- [DATA LISTING]
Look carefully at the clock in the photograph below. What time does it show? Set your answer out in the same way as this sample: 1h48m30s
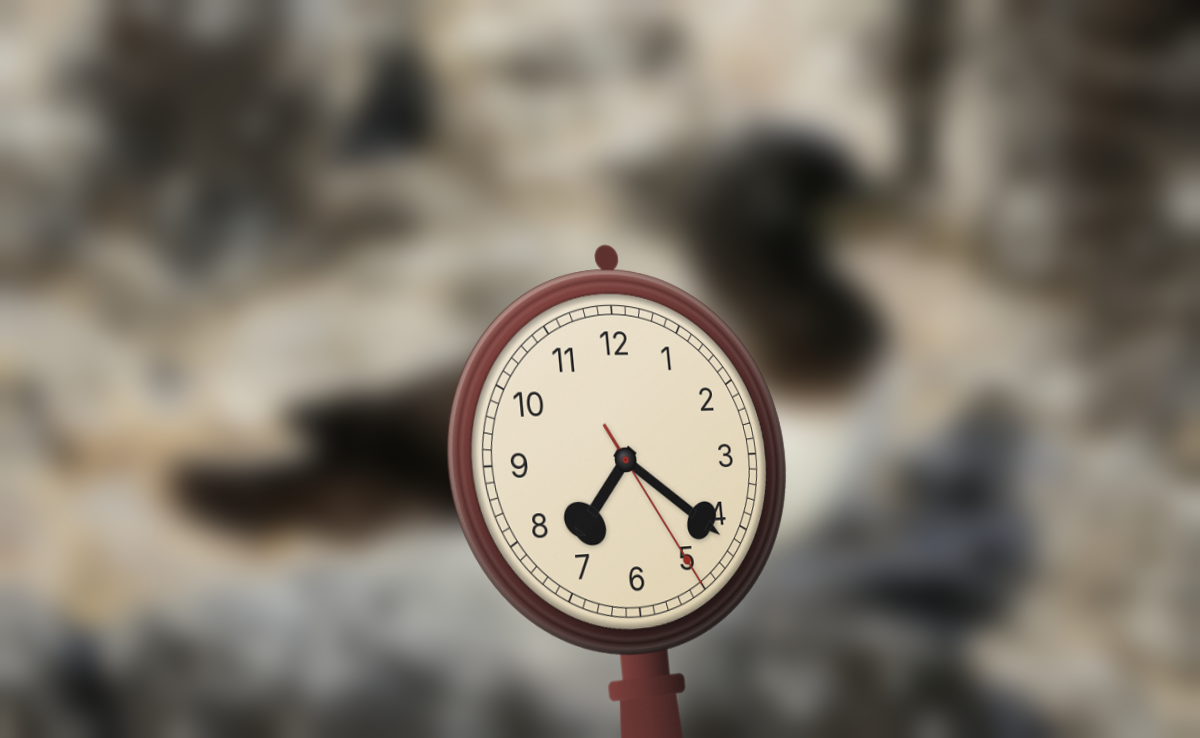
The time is 7h21m25s
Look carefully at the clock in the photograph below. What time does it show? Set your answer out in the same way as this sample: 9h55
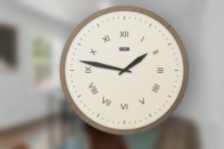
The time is 1h47
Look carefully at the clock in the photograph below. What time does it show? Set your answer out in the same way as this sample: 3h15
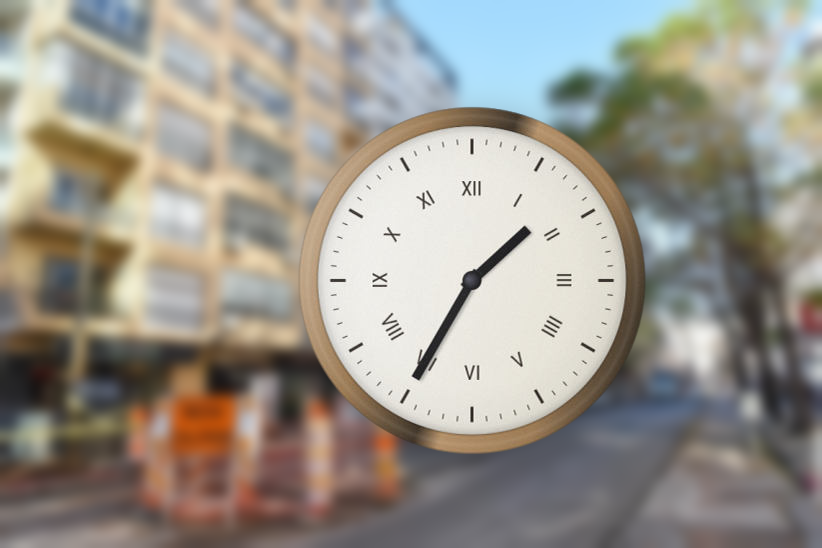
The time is 1h35
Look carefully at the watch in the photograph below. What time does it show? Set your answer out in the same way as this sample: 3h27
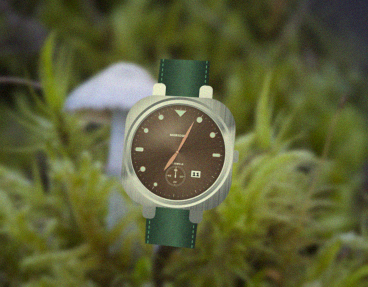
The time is 7h04
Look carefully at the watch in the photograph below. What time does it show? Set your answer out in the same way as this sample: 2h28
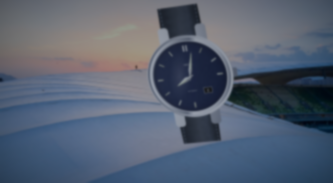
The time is 8h02
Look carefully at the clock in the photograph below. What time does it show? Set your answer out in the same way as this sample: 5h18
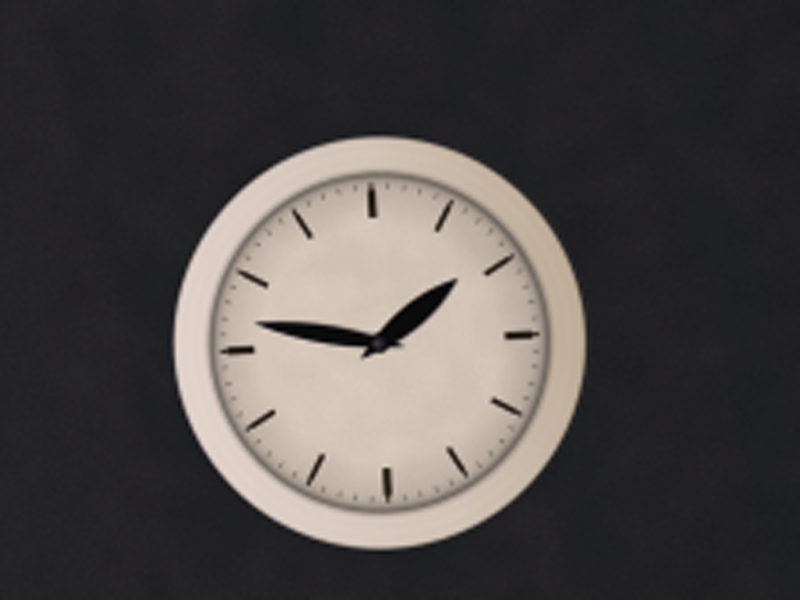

- [WORK TO BE COMPLETED]
Could you set down every one of the records above word for word, omitting the pictures?

- [ANSWER]
Look carefully at the clock in the photograph below. What time does it show? Set your answer out in the same way as this sample: 1h48m30s
The time is 7h21m25s
Look carefully at the clock in the photograph below. What time does it show? Set your answer out in the same way as this sample: 9h55
The time is 1h47
Look carefully at the clock in the photograph below. What time does it show? Set your answer out in the same way as this sample: 3h15
The time is 1h35
Look carefully at the watch in the photograph below. What time does it show? Set your answer out in the same way as this sample: 3h27
The time is 7h04
Look carefully at the watch in the photograph below. What time does it show? Set your answer out in the same way as this sample: 2h28
The time is 8h02
Look carefully at the clock in the photograph below. What time does it show? Set your answer out in the same way as this sample: 5h18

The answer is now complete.